Review: Benisango Kokuto Shochu (TWSC2021’s Best of the Best Shochu)

Tonight we sit down with a bottle of Benisango, the winner of the Best of the Best in the Shochu Division of Tokyo Whisky & Spirits Competition 2021. Like TWSC 2020, a kokuto shochu from the Amami Islands once again won the top prize.

Benisango, which roughly translates as “crimson coral,” is the name of the bottle of kokuto sugar shochu from the Amami Islands that beat out 254 other bottles of shochu at Tokyo Whisky & Spirits Competition 2021.

If you’ve been with us since last year, you might remember that a different bottle of kokuto sugar shochu won the same prize for the 2020 edition of TWSC. We introduced kokuto shochu at the time, so I won’t repeat myself, but the it’s essentially shochu made from whole cane sugar.

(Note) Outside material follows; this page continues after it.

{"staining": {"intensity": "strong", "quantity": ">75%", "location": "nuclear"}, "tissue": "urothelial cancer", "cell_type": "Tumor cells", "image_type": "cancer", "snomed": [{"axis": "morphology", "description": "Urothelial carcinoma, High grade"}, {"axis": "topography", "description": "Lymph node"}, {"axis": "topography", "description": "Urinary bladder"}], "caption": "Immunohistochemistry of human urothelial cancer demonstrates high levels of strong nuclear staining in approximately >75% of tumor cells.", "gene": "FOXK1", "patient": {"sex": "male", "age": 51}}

And it’s one of the few spirits in Japan that actually has legal protection about its location: kokuto shochu can only be produced on the Amami Islands. The Amami Islands have been in the news recently as they’re expected to become another UNESCO Natural World Heritage within the next couple months.

Benisango is a bottle from Amami Oshima Kaiun Shuzo, the same company behind Japan’s best-known kokuto shochu: Lento. I say best-known just because it’s the most common: if you go to an izakaya and they have only one kokuto shochu on the menu, it’s probably Lento.

As we said when the results came out, Benisango probably has a more “foreign-friendly” profile than Lento. That’s because, in addition to being bottled at 40% abv, it spends time in oak casks. Given the Tokyo Whisky & Spirits Competition is judged primarily by people (like me!) with backgrounds in Western spirits–even the Shochu Division–it makes sense that they would prefer it to unaged, more watered-down spirits.

Let’s get into this bottle.

Review: Benisango

Nose: Vanilla butter cookies, butterscotch, brown sugar cubes, and fresh baked bread

Palate: Smooth and super easy despite the abv. Caramel, more sugar, and plenty of vanillins

Finish: Lasting caramel and hush puppies

Score: A+

Price paid: 2715 yen after tax

It obviously leans towards the sweeter side, but this is a fantastic bottle of shochu that ought to be mandatory drinking for anyone interested in the category. Especially for people new to shochu, as there’s none of that potato funk that new people might find off-putting. I’d say you should buy it even if were double the above price. At under 3000 yen, it’s an absolute steal.